IEEE International Symposium on Biomedical Imaging (ISBI), Washington, D.C.
April 7, 2018
Early drug research increasingly relies on complex phenotypic assays as biologically relevant model systems. However, traditional computer vision doesn’t scale well with the analytical complexity and the sheer amount of data these assays produce.
In this talk we present the generic workflows for automating image analysis with convolutional neural networks to quantify the relevant pharmacology. The workflows encompass visualizations to define and detect phenotypes; methods for efficient training data generation and curation; training of deep learning networks for subsequent classification of high-content screening image sets in production. We illustrate its application in real-world pharma case studies and compare the time and expertise investment between this workflow and a traditional approach.
Robustly differentiating cellular phenotypes is key in obtaining reliable quantitative information: (1) as stable endpoints for primary drug response, (2) for assessment of toxicity and safety-relevant effects, (3) for the discovery of previously unexpected drug effects. However, to-date the phenotype is defined by an agreement between experts on its defining visual characteristics. Our workflow provides a quick, unbiased and reliable way for phenotype identification.
Achieving high physiological relevance of experimental models often requires sample material from human donors. Data analysis is challenging due to the limited amount of material and the variation between donors.

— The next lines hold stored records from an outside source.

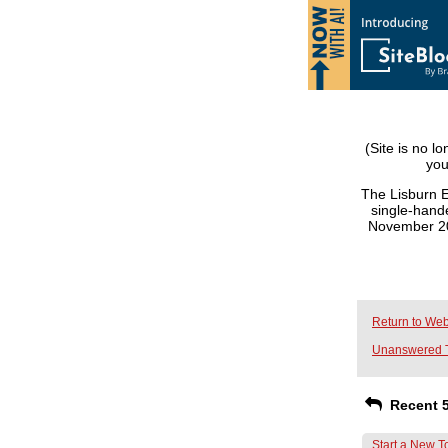
(Site is no l
you
The Lisburn E
single-hande
November 201
Return to Web
Unanswered 
Recent 5
Start a New T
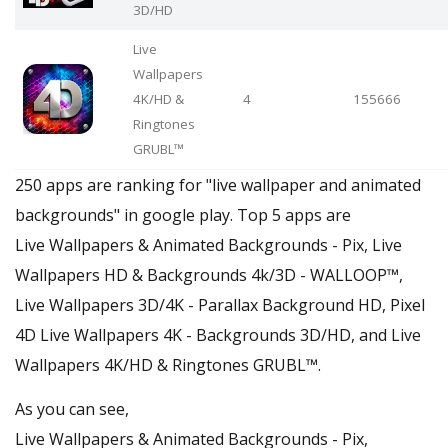
3D/HD
Live
Wallpapers
4Κ/HD &
4
155666
Ringtones
GRUBL™
250 apps are ranking for "live wallpaper and animated
backgrounds" in google play. Top 5 apps are
Live Wallpapers & Animated Backgrounds - Pix, Live
Wallpapers HD & Backgrounds 4k/3D - WALLOOP™,
Live Wallpapers 3D/4K - Parallax Background HD, Pixel
4D Live Wallpapers 4K - Backgrounds 3D/HD, and Live
Wallpapers 4Κ/HD & Ringtones GRUBL™.
As you can see,
Live Wallpapers & Animated Backgrounds - Pix,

We show how our approach remedies this bottleneck by successfully transferring knowledge obtained in previous experiments to new experiments and identifying relevant phenotypes under varying experimental conditions.
Improving result quality and significance requires unbiased analysis with focus on biologically relevant effects. We show how Deep Learning-based analysis not only improves classification accuracy, but also yields similar or better pharmacologically relevant results, e.g. compound potency values, compared to current ‘gold standard analyses’ at major pharma companies.
The presented workflows will enable pharma companies to broadly implement phenotypic screens and scale-up the related projects. It will allow a much faster delivery on R&D projects, thereby significantly reducing development cycle times and corresponding costs.